Although it was not the purpose of this study to compare improvements among disability categories (i.e., Down syndrome vs. cerebral palsy vs. developmentally delayed), it is of interest that the disability category that demonstrated the largest improvements included those children who were developmentally delayed. For those children with Down syndrome, no initial improvements were seen when comparing scores with and without the insert, and small but nonsignificant improvements were seen following 2 months (see Tables 2 and 3). Similarly, small, but non-significant, improvements were seen for those children with cerebral palsy initially and following 2 months (see Tables 2 and 3). The possibility exists that the DFO did not provide a high enough support for the amount of joint instability and motor control problems in children with Down syndrome and cerebral palsy.9,10 However, the small number of participants with Down syndrome and cerebral palsy prevents any definitive conclusion. Nevertheless, it does suggest that more children with Down syndrome and cerebral palsy need to be included in studies concerning the affect of DFOs on their locomotor capacity to determine efficacy with these populations.

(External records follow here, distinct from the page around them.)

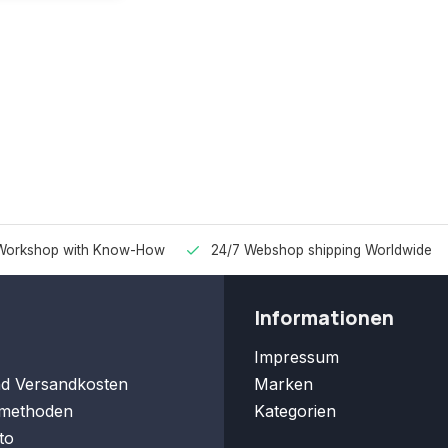
Workshop with Know-How
24/7 Webshop shipping Worldwide
Informationen
Impressum
nd Versandkosten
Marken
methoden
Kategorien
to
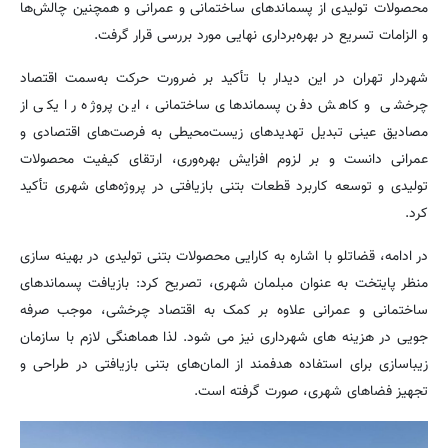
محصولات تولیدی از پسماندهای ساختمانی و عمرانی و همچنین چالش‌ها
و الزامات تسریع در بهره‌برداری نهایی مورد بررسی قرار گرفت.
شهردار تهران در این دیدار با تأکید بر ضرورت حرکت به‌سمت اقتصاد
چرخشی و کاهش دفن پسماندهای ساختمانی، این پروژه را یکی از
مصادیق عینی تبدیل تهدیدهای زیست‌محیطی به فرصت‌های اقتصادی و
عمرانی دانست و بر لزوم افزایش بهره‌وری، ارتقای کیفیت محصولات
تولیدی و توسعه کاربرد قطعات بتنی بازیافتی در پروژه‌های شهری تأکید
کرد.
در ادامه، قضاتلو با اشاره به کارایی محصولات بتنی تولیدی در بهینه سازی
منظر پایتخت به عنوان مبلمان شهری، تصریح کرد: بازیافت پسماندهای
ساختمانی و عمرانی علاوه بر کمک به اقتصاد چرخشی، موجب صرفه
جویی در هزینه های شهرداری نیز می شود. لذا هماهنگی لازم با سازمان
زیباسازی برای استفاده هدفمند از المان‌های بتنی بازیافتی در طراحی و
تجهیز فضاهای شهری، صورت گرفته است.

Of interest, eight children who were also enrolled in the early intervention program and were initially screened for participation in this study were not included because their z scores were above −1.33 (Table 4). These children had been previously diagnosed with motor developmental delays (i.e., without Down syndrome or cerebral palsy). As noted above (see Table 2), in the disability category that demonstrated the largest initial improvements were those children who were motor developmentally delayed. However, as shown in Table 4, such is not the case with the eight developmentally delayed children with z scores above -1.33. These data suggest that future research should also include children with z scores above −1.33 to determine if a “threshold” exists for motor improvements while using DFOs.

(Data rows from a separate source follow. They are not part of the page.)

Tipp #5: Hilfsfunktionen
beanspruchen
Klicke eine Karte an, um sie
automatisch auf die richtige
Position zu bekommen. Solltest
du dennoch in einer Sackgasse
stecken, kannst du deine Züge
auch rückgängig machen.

Even though interrater reliability and test–retest correlation coefficients were high, the physical therapists who tested the children were aware that each child was either with or without inserts during evaluations. Therefore, the possibility exists that this could have subjectively affected the scores to be rated higher while testing the children with the shoe inserts. However, the scores of the children with Down syndrome and cerebral palsy showed little to no improvements initially (i.e., within 7 days) or following 2 months. In addition, during the initial screening, which included the eight children with z scores above −1.33, the physical therapists conducting the PDMS–2 were not aware that only those children with a z score of −1.33 or lower would be included in the study. As reported in Table 4, these eight children also showed little to no improvements. These results suggest that the possibility that higher scores were given to the children while they were wearing inserts was not the case.
In summary, the results of this study suggest that the DFO used in this study did improve the locomotor capacities of children diagnosed with motor developmental delays defined as z scores at or below −1.33. However, more research is needed to determine if these findings can be applied to children diagnosed with Down syndrome or cerebral palsy and whether or not a “threshold” exists for those children diagnosed with z scores above or below −1.33.
We thank Rhonda Davis, RPT, and the staff at Rainbows United Inc., Wichita, Kansas, for their assistance.